I also learned about and was inspired by Ransby’s descriptions of the various works that these organizers have undertaken. These include much more than just responding, mobilizing and organizing. The theory and practice being built goes well beyond punishing killer cops.
Judicial punishment of the police murderers is important, but some campaigns made an important shift when criminal verdicts were not forthcoming. They began advocating for suspensions without pay, firing, watching if the killers were rehired as police, and initiating other professional repercussions.
Intentionally supporting families of victims and survivors conveys another important aspect of the feminist ethic that is based on restorative justice. The abolitionist ethic of a society without police recognizes that new methods of support must be created that reframe our relationship to the economy and the state — and to each other.
Responses and Conclusions
In order to paint these actors as part of a single movement and moment, Ransby skims over serious disagreements and disavowals that have occurred. Many of these are differences in strategy if not ideology. It would be helpful to hear more of these differences to get a fuller picture.
I have been in too many movement spaces in the last few years where BLM was viewed as synonymous with Black organizing, overlooking or marginalizing other forms of Black organizing. I also have concerns that funders are overvaluing BLM movement organizing and privileging it over others when it comes to support and resources.
Detroit has been the foundation of my political development. For years I’ve wondered why the BLM movement didn’t catch fire here the way it did in other locations. I think gender is a primary reason, in that the gender politics of the BLM space didn’t catch hold among young Black masses here.
In “The D” our Black organizing has deep roots in socialist or nationalist theory, which is missing or in the background in BLM organizations. Lastly, I think the messaging of neoliberalism and the struggle that is highlighted around it is different here than in other places around the country.

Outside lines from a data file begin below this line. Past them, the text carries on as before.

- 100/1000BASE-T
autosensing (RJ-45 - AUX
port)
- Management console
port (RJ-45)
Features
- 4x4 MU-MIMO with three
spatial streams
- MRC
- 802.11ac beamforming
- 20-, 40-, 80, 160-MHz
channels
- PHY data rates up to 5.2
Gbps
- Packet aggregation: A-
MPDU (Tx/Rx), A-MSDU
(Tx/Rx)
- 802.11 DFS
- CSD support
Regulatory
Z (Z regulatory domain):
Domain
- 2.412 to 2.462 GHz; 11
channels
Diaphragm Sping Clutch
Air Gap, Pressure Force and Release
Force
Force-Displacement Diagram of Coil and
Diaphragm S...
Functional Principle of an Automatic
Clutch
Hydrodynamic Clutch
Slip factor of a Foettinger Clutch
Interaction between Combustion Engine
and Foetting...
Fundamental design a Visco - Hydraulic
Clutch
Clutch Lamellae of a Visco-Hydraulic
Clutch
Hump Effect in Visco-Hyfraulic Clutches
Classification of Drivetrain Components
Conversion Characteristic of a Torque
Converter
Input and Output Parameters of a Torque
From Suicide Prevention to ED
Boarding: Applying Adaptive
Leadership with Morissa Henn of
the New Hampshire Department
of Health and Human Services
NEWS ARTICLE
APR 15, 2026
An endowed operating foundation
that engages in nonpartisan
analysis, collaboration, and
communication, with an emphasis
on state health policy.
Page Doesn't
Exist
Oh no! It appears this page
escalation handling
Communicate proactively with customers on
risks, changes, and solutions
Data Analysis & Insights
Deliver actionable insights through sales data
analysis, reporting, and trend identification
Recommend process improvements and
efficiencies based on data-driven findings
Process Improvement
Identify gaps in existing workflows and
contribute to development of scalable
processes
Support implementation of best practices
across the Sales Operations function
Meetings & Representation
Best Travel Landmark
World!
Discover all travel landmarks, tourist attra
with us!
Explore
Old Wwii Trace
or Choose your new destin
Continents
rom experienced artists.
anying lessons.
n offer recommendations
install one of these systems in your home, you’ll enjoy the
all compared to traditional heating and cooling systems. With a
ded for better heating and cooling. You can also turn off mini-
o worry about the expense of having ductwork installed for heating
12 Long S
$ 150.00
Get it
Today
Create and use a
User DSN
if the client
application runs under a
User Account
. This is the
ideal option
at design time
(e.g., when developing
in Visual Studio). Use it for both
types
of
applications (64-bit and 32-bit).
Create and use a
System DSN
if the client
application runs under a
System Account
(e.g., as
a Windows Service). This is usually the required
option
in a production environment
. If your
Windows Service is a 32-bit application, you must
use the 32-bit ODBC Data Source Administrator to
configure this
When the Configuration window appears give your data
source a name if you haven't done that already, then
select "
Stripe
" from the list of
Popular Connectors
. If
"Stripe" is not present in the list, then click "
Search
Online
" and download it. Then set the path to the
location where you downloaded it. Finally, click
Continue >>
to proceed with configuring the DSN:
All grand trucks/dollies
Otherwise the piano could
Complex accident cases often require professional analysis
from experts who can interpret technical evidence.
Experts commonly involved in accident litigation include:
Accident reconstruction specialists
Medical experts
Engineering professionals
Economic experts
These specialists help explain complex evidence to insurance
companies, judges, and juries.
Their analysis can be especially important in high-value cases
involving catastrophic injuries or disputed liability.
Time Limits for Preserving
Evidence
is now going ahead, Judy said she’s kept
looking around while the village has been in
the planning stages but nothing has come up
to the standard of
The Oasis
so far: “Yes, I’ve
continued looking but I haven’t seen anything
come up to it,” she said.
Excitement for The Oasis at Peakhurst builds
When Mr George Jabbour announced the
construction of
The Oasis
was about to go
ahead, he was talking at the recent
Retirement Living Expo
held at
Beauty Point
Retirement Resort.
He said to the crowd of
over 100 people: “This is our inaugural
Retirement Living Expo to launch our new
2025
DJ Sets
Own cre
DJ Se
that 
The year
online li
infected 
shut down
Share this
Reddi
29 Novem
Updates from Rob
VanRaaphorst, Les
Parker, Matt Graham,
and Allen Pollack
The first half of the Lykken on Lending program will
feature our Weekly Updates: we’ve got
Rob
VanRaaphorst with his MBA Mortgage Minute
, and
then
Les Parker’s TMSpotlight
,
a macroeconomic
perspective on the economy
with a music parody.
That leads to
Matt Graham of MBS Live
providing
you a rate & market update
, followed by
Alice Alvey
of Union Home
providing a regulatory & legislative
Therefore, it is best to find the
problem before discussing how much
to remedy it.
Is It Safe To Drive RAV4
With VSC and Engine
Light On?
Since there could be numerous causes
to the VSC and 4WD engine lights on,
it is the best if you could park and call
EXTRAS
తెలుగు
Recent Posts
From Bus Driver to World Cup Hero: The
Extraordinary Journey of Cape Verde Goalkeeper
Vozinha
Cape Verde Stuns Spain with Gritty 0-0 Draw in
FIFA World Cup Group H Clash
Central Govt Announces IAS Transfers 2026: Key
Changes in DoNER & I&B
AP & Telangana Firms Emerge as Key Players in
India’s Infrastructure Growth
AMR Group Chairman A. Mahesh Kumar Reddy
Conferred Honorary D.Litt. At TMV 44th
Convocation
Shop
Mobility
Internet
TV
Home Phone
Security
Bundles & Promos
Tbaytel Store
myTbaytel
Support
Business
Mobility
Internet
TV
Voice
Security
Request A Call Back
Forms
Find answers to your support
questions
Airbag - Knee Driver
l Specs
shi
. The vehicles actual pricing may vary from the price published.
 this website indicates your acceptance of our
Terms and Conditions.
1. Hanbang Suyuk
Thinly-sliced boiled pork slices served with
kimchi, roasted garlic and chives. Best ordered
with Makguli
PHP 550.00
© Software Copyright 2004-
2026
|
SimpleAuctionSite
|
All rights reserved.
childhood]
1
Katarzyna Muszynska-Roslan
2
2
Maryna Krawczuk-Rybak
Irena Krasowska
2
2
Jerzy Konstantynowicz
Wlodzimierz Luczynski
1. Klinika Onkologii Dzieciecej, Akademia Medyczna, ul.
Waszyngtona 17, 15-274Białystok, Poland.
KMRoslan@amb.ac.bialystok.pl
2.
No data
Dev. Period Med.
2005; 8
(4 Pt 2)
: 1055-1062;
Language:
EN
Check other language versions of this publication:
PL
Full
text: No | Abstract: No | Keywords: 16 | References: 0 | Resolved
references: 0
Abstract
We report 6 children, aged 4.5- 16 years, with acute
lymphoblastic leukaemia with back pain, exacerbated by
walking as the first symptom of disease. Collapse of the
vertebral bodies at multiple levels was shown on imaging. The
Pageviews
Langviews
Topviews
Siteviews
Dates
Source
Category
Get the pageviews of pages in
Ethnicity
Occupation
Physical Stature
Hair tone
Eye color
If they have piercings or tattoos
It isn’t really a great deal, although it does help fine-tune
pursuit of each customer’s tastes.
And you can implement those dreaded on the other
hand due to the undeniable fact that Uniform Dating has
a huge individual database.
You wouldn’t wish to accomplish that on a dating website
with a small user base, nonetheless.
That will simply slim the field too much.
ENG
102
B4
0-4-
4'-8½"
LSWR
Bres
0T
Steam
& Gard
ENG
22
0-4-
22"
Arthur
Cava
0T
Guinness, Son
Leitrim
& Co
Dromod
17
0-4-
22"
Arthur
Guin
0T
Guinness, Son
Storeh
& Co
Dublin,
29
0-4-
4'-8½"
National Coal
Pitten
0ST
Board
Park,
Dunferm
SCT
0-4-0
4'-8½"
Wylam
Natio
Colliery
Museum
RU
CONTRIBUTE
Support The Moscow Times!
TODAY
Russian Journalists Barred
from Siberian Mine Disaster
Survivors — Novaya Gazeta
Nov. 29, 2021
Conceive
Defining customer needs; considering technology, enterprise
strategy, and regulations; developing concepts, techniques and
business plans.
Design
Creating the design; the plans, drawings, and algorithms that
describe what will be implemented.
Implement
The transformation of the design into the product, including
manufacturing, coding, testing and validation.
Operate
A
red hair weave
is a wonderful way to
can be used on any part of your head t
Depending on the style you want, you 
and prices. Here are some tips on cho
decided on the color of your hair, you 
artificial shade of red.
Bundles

Although Ransby mentions growing up in Detroit in the 1970s, I don’t expect this book to dive into these questions. Its focus is national. Still I think the question of where this form of Black organizing took hold, and where it didn’t, is an interesting one that can shine light on how Black communities have been developing and organizing in the 21st century.
With all that said, this movement has had a significant although underreported impact on the #MeToo movement and the American reckoning with sexual violence. Social media communications, intersectional analyses, boldness and refusal to play by the rules of respectability are influencing today’s feminist politics in a grand way.
It is undeniable that the “acts of defiance, disruption, and insurgent rule breaking” that come out of organizations such as Black Lives Matter, Black Youth Project, Assata’s Daughters, We Charge Genocide, SAYHERNAME, Leaders of a Beautiful Struggle, Million Hoodies, Dream Defenders, and so many more are making an impact —- not only on youth struggles and Black liberation struggles, but on radical organizing in the country in general.